__What the task requires__.
Lay out the lines below as a Markdown table with the columns Number and Line, numbering each line and leaving out any blank lines. Begin at the line that contains "scientific name: Chlorophytum benuense" and stop after the line that contains "common name: Bakke-nellike".

__Supplied records__.

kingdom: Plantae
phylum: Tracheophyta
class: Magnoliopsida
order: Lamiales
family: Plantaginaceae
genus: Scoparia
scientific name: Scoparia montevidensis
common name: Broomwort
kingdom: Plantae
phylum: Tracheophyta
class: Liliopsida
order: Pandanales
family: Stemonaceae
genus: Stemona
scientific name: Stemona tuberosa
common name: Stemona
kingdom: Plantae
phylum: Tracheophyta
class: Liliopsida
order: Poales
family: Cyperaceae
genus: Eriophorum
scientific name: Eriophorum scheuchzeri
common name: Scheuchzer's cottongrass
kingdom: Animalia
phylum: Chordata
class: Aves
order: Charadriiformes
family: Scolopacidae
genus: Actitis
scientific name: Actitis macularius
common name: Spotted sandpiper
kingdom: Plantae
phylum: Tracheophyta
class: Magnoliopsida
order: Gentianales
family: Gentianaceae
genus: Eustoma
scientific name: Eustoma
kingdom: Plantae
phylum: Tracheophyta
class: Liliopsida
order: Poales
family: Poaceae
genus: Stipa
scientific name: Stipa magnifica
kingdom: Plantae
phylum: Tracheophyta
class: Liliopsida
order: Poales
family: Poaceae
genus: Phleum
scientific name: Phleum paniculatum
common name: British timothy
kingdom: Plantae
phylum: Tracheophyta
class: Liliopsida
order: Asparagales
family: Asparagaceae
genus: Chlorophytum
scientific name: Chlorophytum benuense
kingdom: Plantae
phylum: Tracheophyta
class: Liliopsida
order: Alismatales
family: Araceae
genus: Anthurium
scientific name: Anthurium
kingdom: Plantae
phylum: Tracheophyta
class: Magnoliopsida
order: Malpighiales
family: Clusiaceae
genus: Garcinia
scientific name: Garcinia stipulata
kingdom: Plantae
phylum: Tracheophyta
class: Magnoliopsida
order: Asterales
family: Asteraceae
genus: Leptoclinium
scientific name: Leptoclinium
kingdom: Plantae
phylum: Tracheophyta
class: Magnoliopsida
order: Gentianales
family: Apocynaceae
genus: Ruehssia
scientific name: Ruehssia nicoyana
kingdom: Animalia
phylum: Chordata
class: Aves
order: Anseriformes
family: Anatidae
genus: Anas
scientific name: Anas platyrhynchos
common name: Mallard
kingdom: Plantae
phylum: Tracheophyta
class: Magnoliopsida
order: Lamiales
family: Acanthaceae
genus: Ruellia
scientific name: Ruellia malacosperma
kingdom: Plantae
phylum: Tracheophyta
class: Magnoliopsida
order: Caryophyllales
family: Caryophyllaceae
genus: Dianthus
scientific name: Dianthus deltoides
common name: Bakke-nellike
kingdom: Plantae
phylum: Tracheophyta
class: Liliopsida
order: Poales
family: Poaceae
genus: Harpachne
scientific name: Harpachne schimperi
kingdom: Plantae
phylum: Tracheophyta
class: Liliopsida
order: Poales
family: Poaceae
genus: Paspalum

__Written answer__.
| Number | Line |
|---|---|
| 1 | scientific name: Chlorophytum benuense |
| 2 | kingdom: Plantae |
| 3 | phylum: Tracheophyta |
| 4 | class: Liliopsida |
| 5 | order: Alismatales |
| 6 | family: Araceae |
| 7 | genus: Anthurium |
| 8 | scientific name: Anthurium |
| 9 | kingdom: Plantae |
| 10 | phylum: Tracheophyta |
| 11 | class: Magnoliopsida |
| 12 | order: Malpighiales |
| 13 | family: Clusiaceae |
| 14 | genus: Garcinia |
| 15 | scientific name: Garcinia stipulata |
| 16 | kingdom: Plantae |
| 17 | phylum: Tracheophyta |
| 18 | class: Magnoliopsida |
| 19 | order: Asterales |
| 20 | family: Asteraceae |
| 21 | genus: Leptoclinium |
| 22 | scientific name: Leptoclinium |
| 23 | kingdom: Plantae |
| 24 | phylum: Tracheophyta |
| 25 | class: Magnoliopsida |
| 26 | order: Gentianales |
| 27 | family: Apocynaceae |
| 28 | genus: Ruehssia |
| 29 | scientific name: Ruehssia nicoyana |
| 30 | kingdom: Animalia |
| 31 | phylum: Chordata |
| 32 | class: Aves |
| 33 | order: Anseriformes |
| 34 | family: Anatidae |
| 35 | genus: Anas |
| 36 | scientific name: Anas platyrhynchos |
| 37 | common name: Mallard |
| 38 | kingdom: Plantae |
| 39 | phylum: Tracheophyta |
| 40 | class: Magnoliopsida |
| 41 | order: Lamiales |
| 42 | family: Acanthaceae |
| 43 | genus: Ruellia |
| 44 | scientific name: Ruellia malacosperma |
| 45 | kingdom: Plantae |
| 46 | phylum: Tracheophyta |
| 47 | class: Magnoliopsida |
| 48 | order: Caryophyllales |
| 49 | family: Caryophyllaceae |
| 50 | genus: Dianthus |
| 51 | scientific name: Dianthus deltoides |
| 52 | common name: Bakke-nellike |